Il 25 giugno 2026, durante la Nuit des Cabanes-Habiter Demain, la cupola diventerà una stazione radio pirata temporanea, unendo architettura, suono e spazio pubblico. Un momento che conferma l’impegno del festival nel creare legami tra installazioni e pratiche culturali, trasformando la visita in un’esperienza collettiva e immersiva.
Materiali, tradizioni e tecnologia: un viaggio tra cabanes diverse
Il Festival presenta progetti che vanno dal monumentale al nomade, dal minerale al tessile. Lo studio Prìa e Velia propone Aquifère, una struttura da 15 tonnellate in travertino di Tivoli, con giaroni d’argilla. Questa installazione sfrutta l’evapotraspirazione per abbassare la temperatura intorno, migliorando il comfort dei giardini.
La Fondation Huttopia porta Creetopia, una tenda che omaggia le popolazioni indigene canadesi, unendo nomadismo e tessuti naturali. Salazarsequeromedina presenta la Cabane 7L, uno spazio raccolto per la lettura immerso nel verde, mentre il padiglione Façade nasce dalla collaborazione tra studenti dell’ECAL di Losanna e l’azienda italiana Mutina, con un focus sulle ceramiche moderne.
Particolarmente interessante è Reassembled Views, progetto degli studenti della NABA che recupera materiali delle edizioni passate per trasformarli in nuovi elementi. Con un totem esagonale dotato di visori 3D, permette di rivivere virtualmente le cabanes precedenti, creando un ponte digitale tra passato e presente.
Festival des Cabanes: un laboratorio europeo di idee e scambi culturali
Il Festival des Cabanes non è solo un evento locale, ma una piattaforma internazionale di scambio. Ospita residenze per architetti e artisti, favorisce collaborazioni tra aziende e istituzioni di diversi paesi. Non si limita a esposizioni, ma propone laboratori e progetti didattici che promuovono riuso e sostenibilità.

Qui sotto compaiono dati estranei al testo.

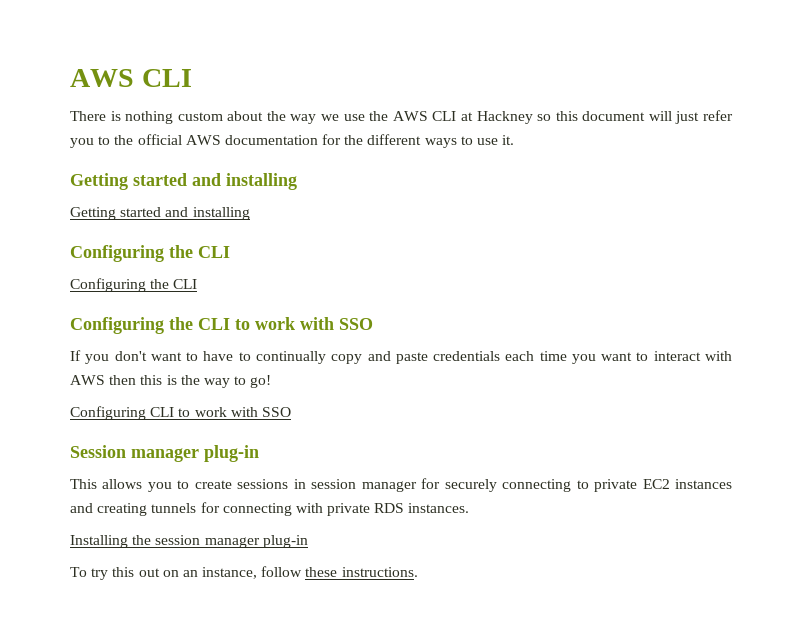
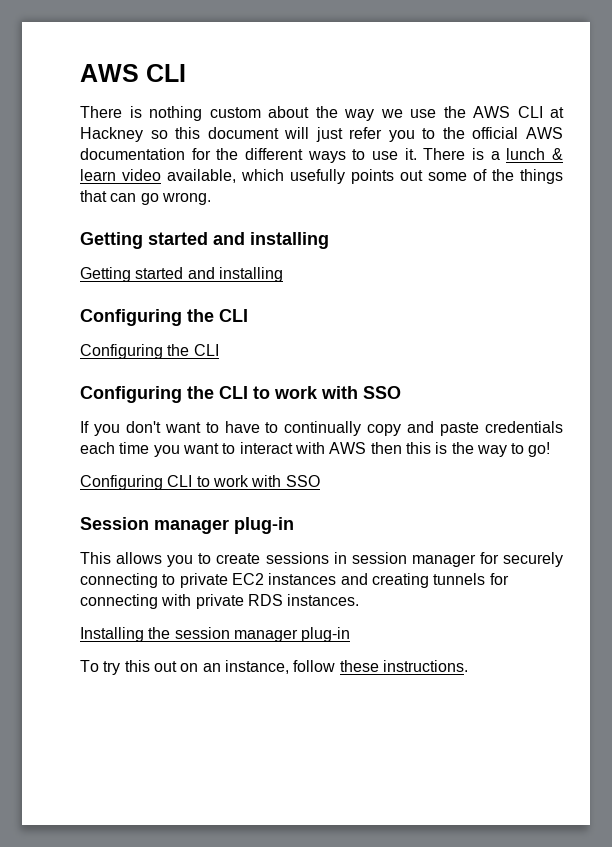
(515, 140) none -> [423,148,564,160] [80,169,563,184] [80,190,211,205] There is a lunch & learn video available, which usefully points out some of the things that can go wrong.

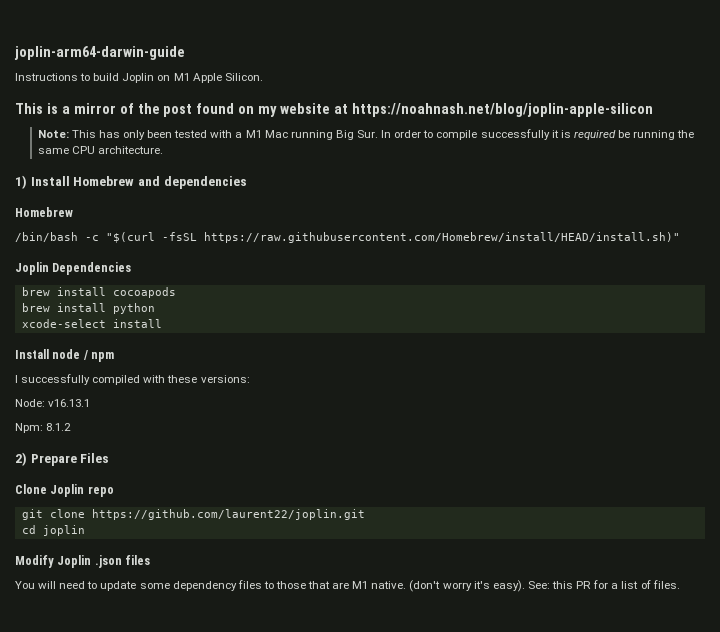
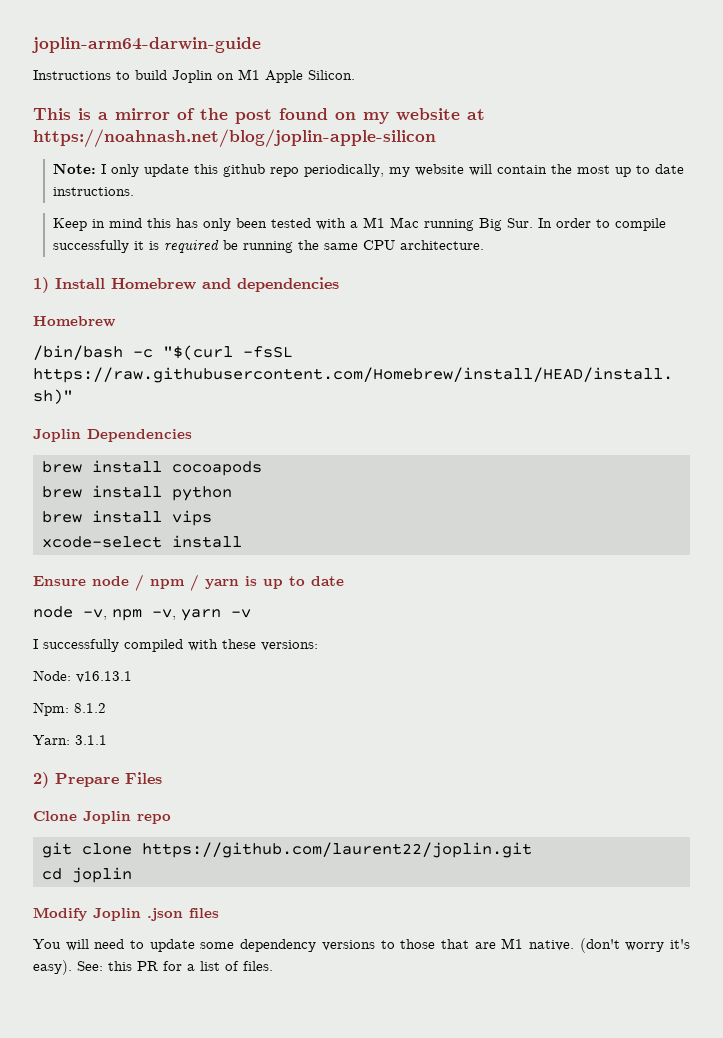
[71,130,96,138] This -> [100,164,684,177] [52,187,134,196] [52,218,171,231] I only update this github repo periodically, my website will contain the most up to date instructions. // Keep in mind this
(155, 308) none -> [41,510,212,526] // brew install vips
[15,349,49,359] Install -> [33,576,86,586] Ensure
(115, 357) none -> [190,574,344,591] [33,606,251,621] / yarn is up to date // node -v, npm -v, yarn -v
(72, 427) none -> [33,735,107,745] // Yarn: 3.1.1
[237,580,262,589] files -> [321,940,375,951] versions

Sam Stourdzé, direttore di Villa Medici, sottolinea come il festival rappresenti un esempio di innovazione nel rapporto tra creatività e paesaggio. Il futuro punta a sviluppare l’idea del paesaggio come cabana vivente, dove la vegetazione diventa architettura attiva. Un modo di abitare che non blocca la storia, ma la reinventa continuamente con forme leggere e temporanee.
L’edizione 2026 resta aperta fino al 28 settembre nei giardini di Villa Medici, in Viale della Trinità dei Monti 1, invitando romani e turisti a passeggiare tra installazioni di grande impatto visivo e culturale. Un’occasione per scoprire come il sogno infantile della cabana possa trasformarsi in un progetto di architettura all’avanguardia e consapevole.